I glide ungracefully through the next hour, my hands touching places never noticed before, door frames, carved table legs, the stucco of the hall walls. I feel closer to the surface of things. After another hour I give up. Unforgivably I tell myself that a wheelchair would make this all a lot easier—a wheelchair and a bag to haul around necessary items, similar to the one the man has. He has not yet brought a coat hanger to class. During the day he is a research assistant at MIT.

The other students are a librarian, a lawyer, a waiter, a teacher, a dog walker, a housewife, and a pilot, for whom grades and graduations are irrelevant. These students have left behind the pain of first love, the agony of leaving home; they have perspective on parents, pets, hangovers, cars, losing their virginity, leaving God. Irony is a shimmering possibility.

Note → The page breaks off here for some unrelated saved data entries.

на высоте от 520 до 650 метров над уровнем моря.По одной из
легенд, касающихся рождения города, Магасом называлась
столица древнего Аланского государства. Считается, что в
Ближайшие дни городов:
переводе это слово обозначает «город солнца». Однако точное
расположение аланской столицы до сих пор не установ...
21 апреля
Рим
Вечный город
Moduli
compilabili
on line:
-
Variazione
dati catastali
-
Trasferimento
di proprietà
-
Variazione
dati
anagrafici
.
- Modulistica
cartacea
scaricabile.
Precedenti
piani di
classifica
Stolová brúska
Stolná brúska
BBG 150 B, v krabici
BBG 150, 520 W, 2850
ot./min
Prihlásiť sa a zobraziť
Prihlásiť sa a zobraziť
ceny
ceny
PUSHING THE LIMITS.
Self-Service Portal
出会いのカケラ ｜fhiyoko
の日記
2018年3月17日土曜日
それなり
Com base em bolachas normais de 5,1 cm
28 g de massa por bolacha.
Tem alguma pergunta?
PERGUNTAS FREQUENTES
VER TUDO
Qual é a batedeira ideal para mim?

I couldn’t return to teaching undergraduates, encountering again their preoccupation with explicit sex, with drugs whose names I suspect they are misspelling. Their stories are all hot encounter and easy exits. Here, around this table, my students are aware that exits require more than an open door or someone yelling to the flat undescribed back of a character a final sentence holding variations of the word “fuck.” Their narrative sometimes exhibits a wisdom I’ll never attain. They are all in or have moved through situations longer than a year or a semester. Their feet recognize a quicksand the young mistake for music.

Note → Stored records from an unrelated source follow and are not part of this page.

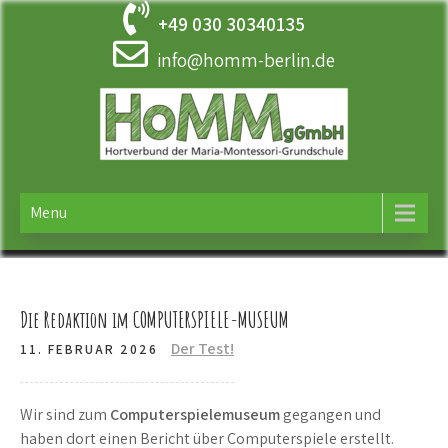
Skip
+49 030 30340135
to
content
info@homm-berlin.de
HOMM
Ergänzende Betreuung der Maria-Montessori-Grundschule in
Tempelhof
Menu
Die Redaktion im COMPUTERSPIELE-MUSEUM
Der Test!
11. FEBRUAR 2026
Wir sind zum
Computerspielemuseum
gegangen und
haben dort einen Bericht über Computerspiele erstellt.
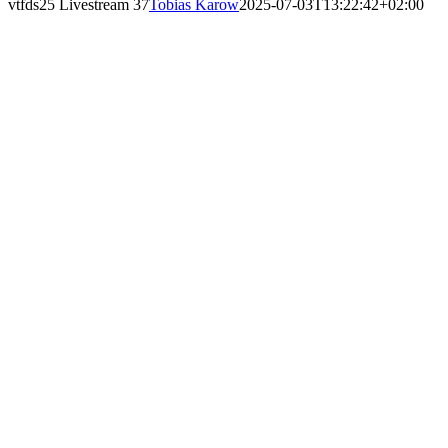
vtfds25 Livestream 37
Tobias Karow
2025-07-03T13:22:42+02:00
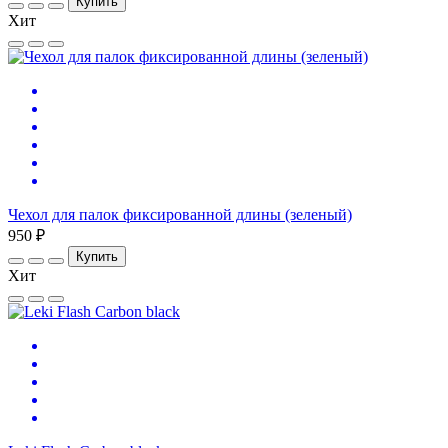
Купить
Хит
Чехол для палок фиксированной длины (зеленый)
950 ₽
Купить
Хит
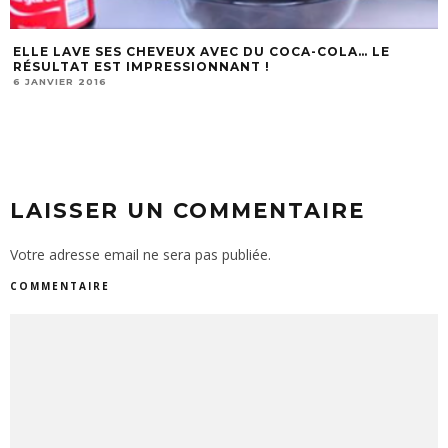
ELLE LAVE SES CHEVEUX AVEC DU COCA-COLA… LE
RÉSULTAT EST IMPRESSIONNANT !
6 JANVIER 2016
LAISSER UN COMMENTAIRE
Votre adresse email ne sera pas publiée.
COMMENTAIRE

The man in the wheelchair is in up to his waist, but his arms are strong, and the wheels are oars he uses well. The characters in his stories all walk, drive cars or trucks, straddle chairs and horses, make love with no accommodations for useless legs or an unresponsive pelvis. Last week he read a story about a man whose wife leaves him for her lover, his old college roommate. He knows they have headed to the desert. The man is in agony over his wife’s departure, his friend’s betrayal. He abandons his job, lives on Campbell’s soup, and wanders from bar to bar looking for answers. Somehow he presumes his wife’s return as from a short trip; his grief lacks the finality of mourning. An old friend sympathizes, but the narrator is too distraught to trust him. One day he finds himself outside the Center for Psychic Research (he lives in Los Angeles). Inside, the place is busier than people whose fingers are taking the pulse of the future should be. He is given an appointment with a sour woman who listens to his story as if she were expecting it. Then she suggests he follow his wife and her lover; she describes the advantages of astral travel. Unnerved, he flees back to the bar where he ridicules the woman’s advice to a fat bartender sadly cynical about all women. The story ends when the narrator goes home and waits for his wife’s return.

No one in the class has heard of astral travel so they don’t question the narrator’s response to the old woman. Several people suggest the story needs the wife’s return. Another student says the worse betrayal was by the friend, that it is their story. We discuss “what is at stake.”

Later, at home, I write comments on stories read that day. But first I look up astral travel. Astral Projection. I read about West Indian charm songs, yoga breathing exercises. Of the safety in the invisible elastic cord that extends from the forehead of the physical body to the back of the head of the astral body. Distances and geography are nothing. I recall earlier class discussion around that table, his silent chair. I give him different advice, I write:

This story needs a leap of faith, a confrontation. Forget cars and trucks; motorcycles are dangerous. Omit the last bar scene and have him listen to the wise, not sour, woman. Give him topographical maps, books about desert birds, a need for the sweeping beauty of sand. Then lift him to the desert, over the mountains to the clear dry air to float on the heat of the day—his eyes the eyes of an eagle—to sink with the cool dark nights. Then see what happens. You must convince the reader this is possible. You must believe and take us all there. I for one am prepared to travel.